If it’s lemons you are handed,
that fruit of sour ilk,
better understand it,
that squeezin’ won’t make milk.
So go ahead, fix lemonade,
add sugar if you can,
and know that the drink you made
is part, yeah, of God’s plan
that gives you rough along with smooth,
to prove you’ll win when you lose.
Can’t imagine all you have had to embrace, Andrew. But yes, grateful that when we lose we win. God is faithful. Continuing to pray for you.
Amen Mariel.
Thought provoking words.
Thanks for sharing.
(Your FMF neighbor #33)
“What if this year we gave thanks for the nearness of God, a very present help in trouble?” – yes, so grateful for this. If it had not been for the Lord who has helped us thus far, where would we be? Love that we both used a Spurgeon quote this week 🙂 Great post, thank you for the reminder to thank God for being our help.

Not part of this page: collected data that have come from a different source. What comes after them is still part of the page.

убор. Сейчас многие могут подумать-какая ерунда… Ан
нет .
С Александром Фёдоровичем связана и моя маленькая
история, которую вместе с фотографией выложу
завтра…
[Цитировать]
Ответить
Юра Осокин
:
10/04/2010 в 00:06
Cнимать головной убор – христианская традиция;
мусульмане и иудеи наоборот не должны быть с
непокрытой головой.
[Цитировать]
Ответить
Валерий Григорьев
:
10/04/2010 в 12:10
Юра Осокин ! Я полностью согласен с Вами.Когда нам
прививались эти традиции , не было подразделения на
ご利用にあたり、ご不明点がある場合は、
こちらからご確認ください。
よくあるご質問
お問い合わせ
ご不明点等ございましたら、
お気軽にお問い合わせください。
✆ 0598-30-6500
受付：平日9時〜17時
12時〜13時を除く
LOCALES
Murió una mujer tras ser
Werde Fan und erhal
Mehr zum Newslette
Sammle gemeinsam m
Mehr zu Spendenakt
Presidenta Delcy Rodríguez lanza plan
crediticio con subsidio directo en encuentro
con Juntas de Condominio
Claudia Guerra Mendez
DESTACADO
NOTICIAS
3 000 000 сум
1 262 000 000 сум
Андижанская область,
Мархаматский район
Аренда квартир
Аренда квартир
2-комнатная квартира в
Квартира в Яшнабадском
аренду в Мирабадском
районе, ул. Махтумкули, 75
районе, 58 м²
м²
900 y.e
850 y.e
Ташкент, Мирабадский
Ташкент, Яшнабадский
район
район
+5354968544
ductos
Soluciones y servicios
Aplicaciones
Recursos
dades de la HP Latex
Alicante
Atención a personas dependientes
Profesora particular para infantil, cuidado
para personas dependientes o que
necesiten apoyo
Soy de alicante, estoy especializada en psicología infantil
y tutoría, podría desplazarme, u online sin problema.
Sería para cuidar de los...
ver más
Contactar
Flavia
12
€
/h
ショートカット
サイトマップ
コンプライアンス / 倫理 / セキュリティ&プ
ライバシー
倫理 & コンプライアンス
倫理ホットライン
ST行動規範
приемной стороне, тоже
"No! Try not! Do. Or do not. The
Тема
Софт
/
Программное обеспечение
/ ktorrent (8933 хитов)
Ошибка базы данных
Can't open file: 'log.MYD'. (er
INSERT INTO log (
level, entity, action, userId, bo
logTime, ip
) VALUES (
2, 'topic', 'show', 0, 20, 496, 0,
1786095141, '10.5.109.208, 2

Oh amen, Wemi! “If not for the Lord…” grateful to have encouraged you! ❤
Mariel, yes, we must be grateful for both the good and the bad because God has purpose in them both. That is the hard part to understand, at least in the moment. Thanks for this thoughtful post.
Grateful it encouraged you, Suzette.❤
Yes. Egypt’s “green grass” always appears luring when we encounter rough terrain after deliverance. We forget we are not out of God’s sight.
Amen, Stephanie, we do forget we are not out of His sight.